COX THOUGHT about that for a moment, then said, “I want enough that I can go back to LA and live like a star for a few years. That’s all.”

“The cops got your prints.”

She shrugged. “So, they pick me up, I tell them everything I know about the three of you, which isn’t anything they don’t already know, and I tell them I was fuckin’ Marion for money. That I didn’t know you guys were crooks. That we ran out of the house in Altadena and you dropped me off in Pasadena, and that was that.”

Cole, who was biting his thumbnail, nodded. “Could work. I’d be a little pissed if you hung a lot of it on me. But if you hang it on Marion and Deese, I’ll be okay with it.”

“I can do that,” Cox said. “Hey! Harrelson’s place is coming up.”


THEY ALL CRUISED Harrelson’s place, which was tucked behind tan adobe walls and a gate. Cole had asked Larry O’Conner how he’d managed to get inside, to cruise the house, and O’Conner admitted that he hadn’t. What he’d done was, he’d gotten Harrelson’s address and then spotted the house on a Google satellite image.

O’Conner had called up a map on his laptop, then the satellite image, and they considered the neighborhood of upscale houses, almost all with pools, only one or two without. Almost all the houses had multiple pitched roofs covered with red tile. Though large, houses were still crowded together, only a few arm’s lengths between them, separated by thin screens of foliage.

Harrelson’s house backed up to the exterior wall of the subdivision. A pool was set just inside the wall, so they couldn’t cross in the middle of the lot, they’d have to cross between his house and the next one to the right. There was scrubby brush growing along the outside of the wall, so they’d have some concealment after Cox dropped them off.

“We could be seen from either house, so in and out fast as we can,” Beauchamps said. “I don’t know if they have armed security in there, but they could have.”

“We’ll have guns,” Deese said.

“Yeah, but we don’t use them unless it’s to save our lives. Damnit, we need more time. If those marshals weren’t here . . .”

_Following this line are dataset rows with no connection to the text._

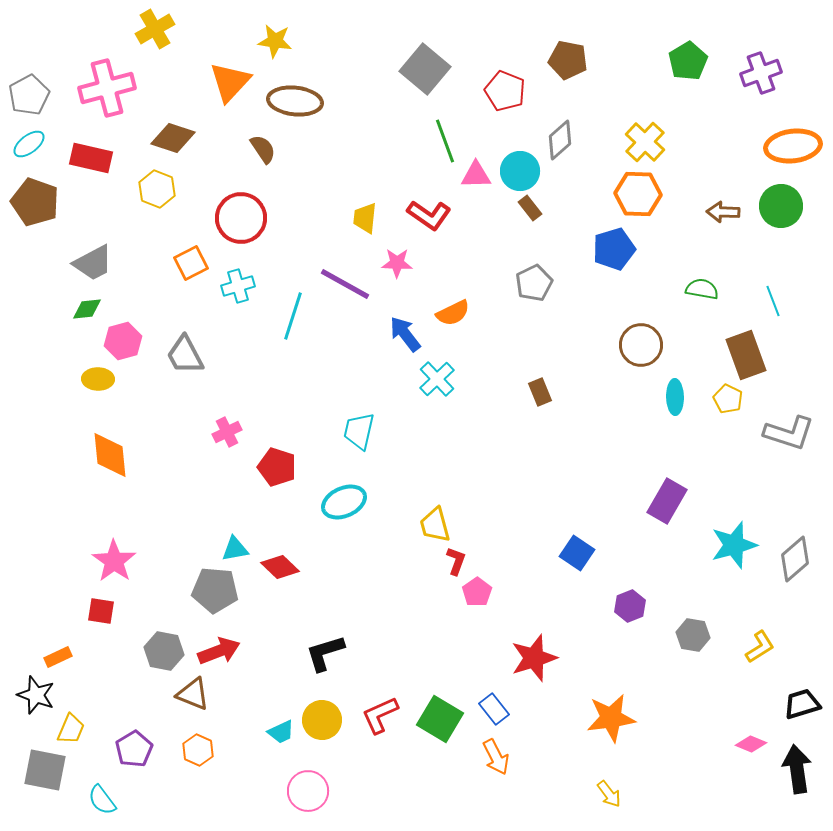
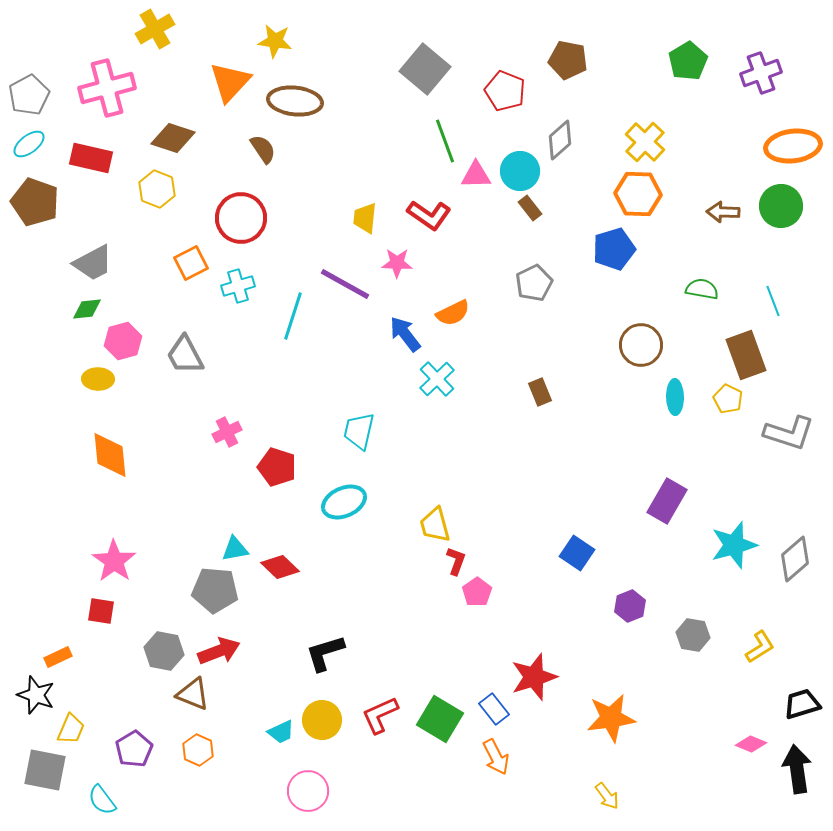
red star at (534, 658): moved 19 px down
yellow arrow at (609, 794): moved 2 px left, 2 px down
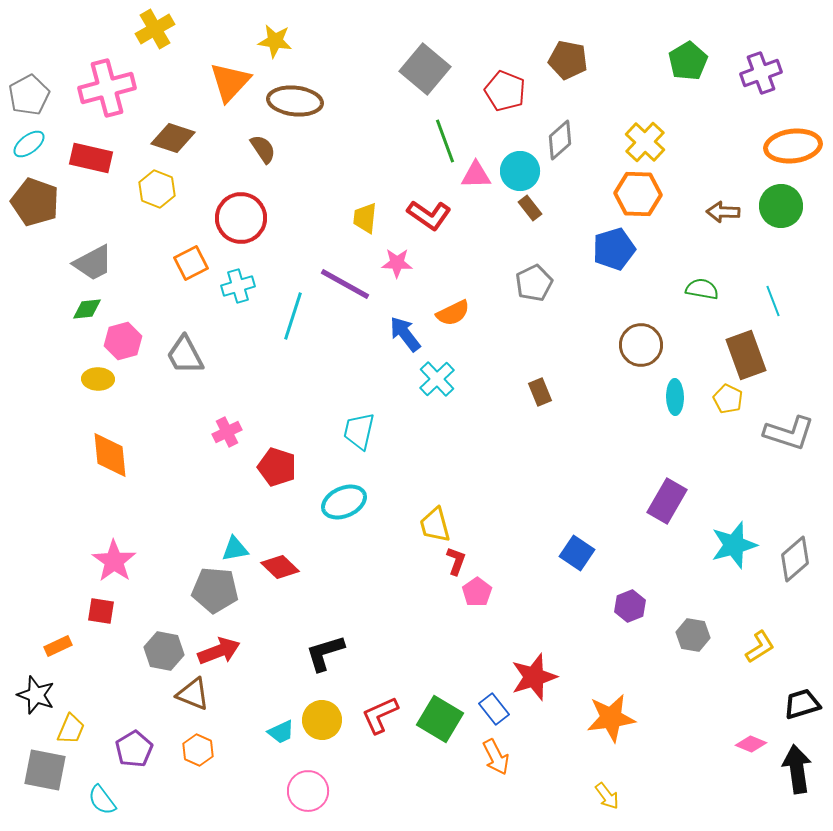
orange rectangle at (58, 657): moved 11 px up
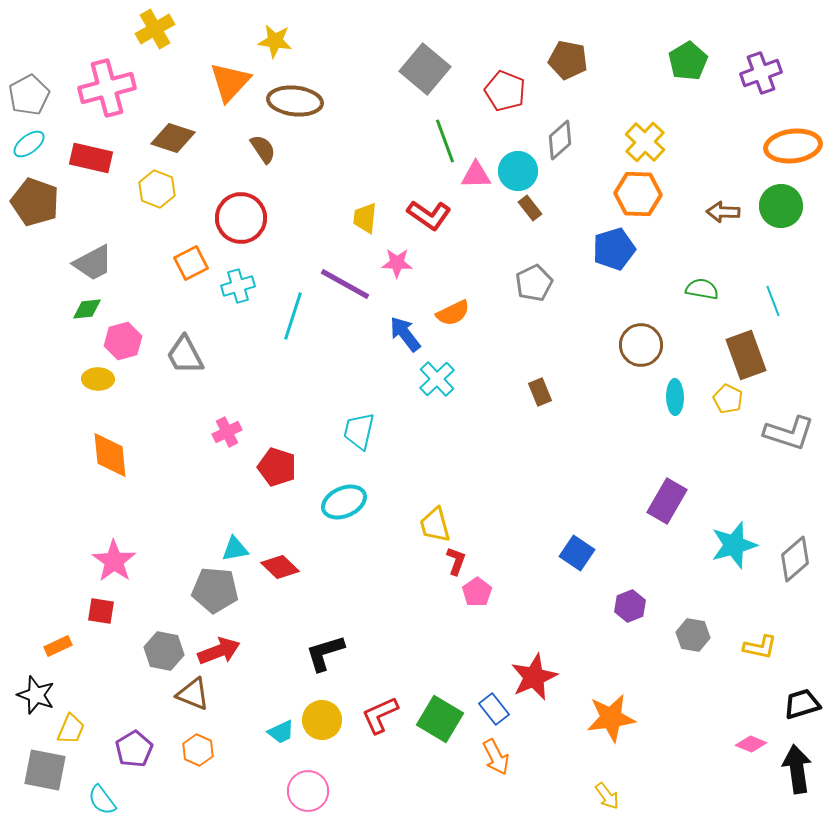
cyan circle at (520, 171): moved 2 px left
yellow L-shape at (760, 647): rotated 44 degrees clockwise
red star at (534, 677): rotated 6 degrees counterclockwise
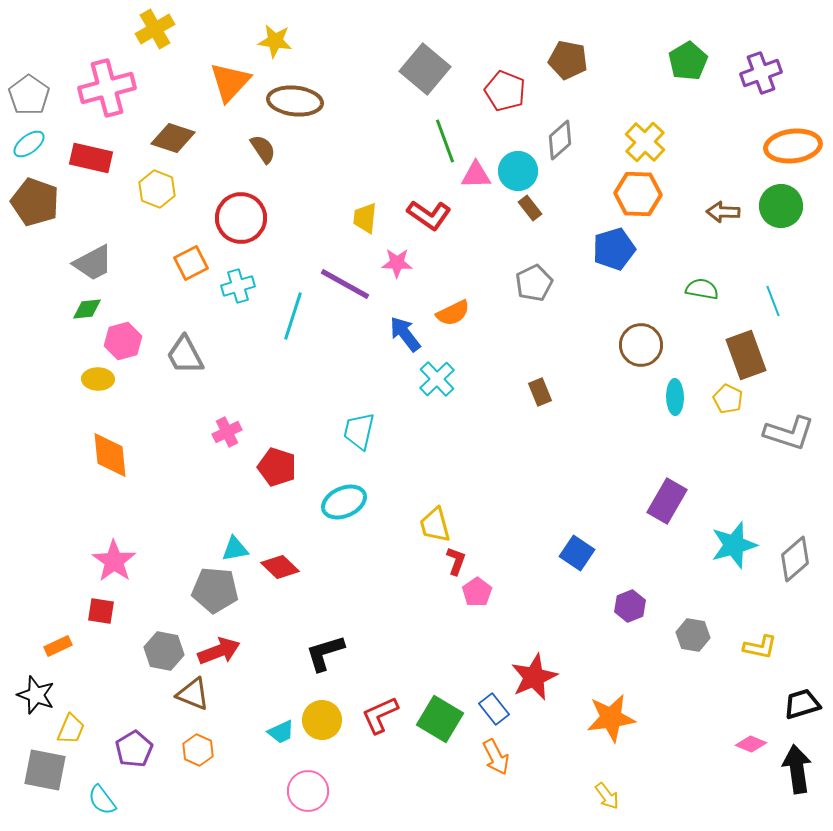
gray pentagon at (29, 95): rotated 9 degrees counterclockwise
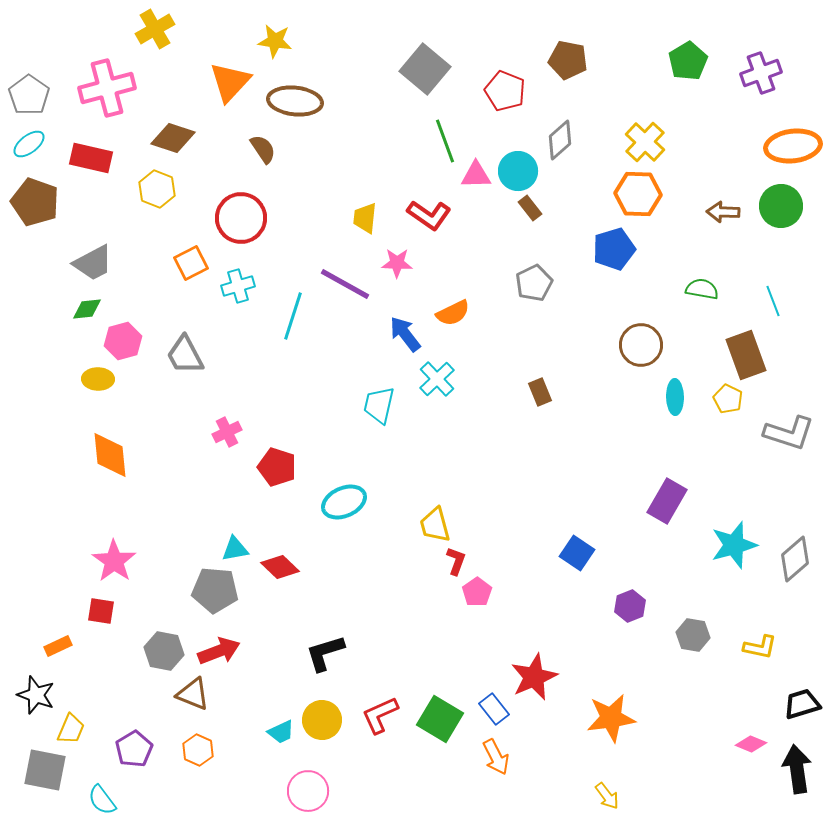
cyan trapezoid at (359, 431): moved 20 px right, 26 px up
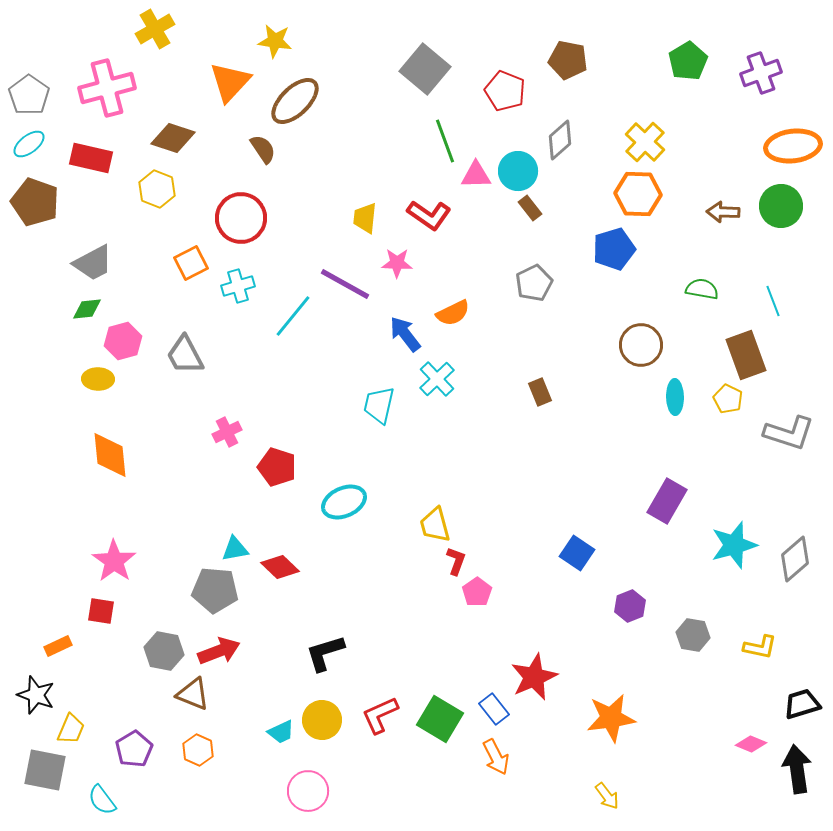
brown ellipse at (295, 101): rotated 50 degrees counterclockwise
cyan line at (293, 316): rotated 21 degrees clockwise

WHEN THEY got back to the house where Beauchamps and Cox were staying, they agreed that they’d have to make some changes in the usual routine. If they even suspected that they’d been seen crossing the wall or in the yard, Cox had to be hovering nearby to make an instant pickup. If they got caught inside the wall, running would be virtually impossible—if they ran, Cox wouldn’t know where to get them, and the place would be crawling with security and cops within minutes.

“If we spot Harrelson’s car at the bar, after dark, we gotta go straight back to his place. We cross the wall and we hide there. In the brush. Geenie goes back to the bar and calls us when he’s leaving,” Cole said. “That way, we don’t have to follow him back, there’s no chance he could spot us.”

“You know, if we’re hiding in the yard and Harrelson’s old lady should come outside to the pool, we could grab her then and start taking the house apart. Maybe we wouldn’t even have to go up against Harrelson himself,” Beauchamps said.

“Larry said Harrelson carried money in his car,” Deese said. “We’d miss out on that.”

“Well, if we have a chance to grab her, I’d say we do it,” Cole said. “Then depending on what the take is, we either get out of there or we wait until Harrelson gets back. We don’t make the decision until we see what’s what.”

Deese: “What the man said.”

Beauchamps nodded. “Sounds logical to me. That bar’s got a big parking lot, Geenie could pull in there and sit for as long as she needs to.”

That, they decided, was what they’d do.


AND IT WORKED perfectly, up to a point. They started cruising Tina’s Wayside at nine o’clock, and Harrelson’s yellow Porsche Cayenne was already there. “Can’t be two of those,” Beauchamps said. The Porsche was painted the precise tint of a Yellow Cab.